EXTRACTED ENTRIES:
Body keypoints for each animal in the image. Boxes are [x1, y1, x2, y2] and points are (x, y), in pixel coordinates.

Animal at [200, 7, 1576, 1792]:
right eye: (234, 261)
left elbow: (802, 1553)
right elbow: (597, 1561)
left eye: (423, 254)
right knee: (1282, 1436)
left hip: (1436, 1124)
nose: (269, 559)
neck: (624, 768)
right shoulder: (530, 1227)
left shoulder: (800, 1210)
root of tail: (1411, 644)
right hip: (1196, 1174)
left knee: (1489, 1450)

TASK INSTRUCTIONS: If a line of the records above holds the word "left", show it.

EXPECTED ANSWER:
left elbow: (802, 1553)
left eye: (423, 254)
left hip: (1436, 1124)
left shoulder: (800, 1210)
left knee: (1489, 1450)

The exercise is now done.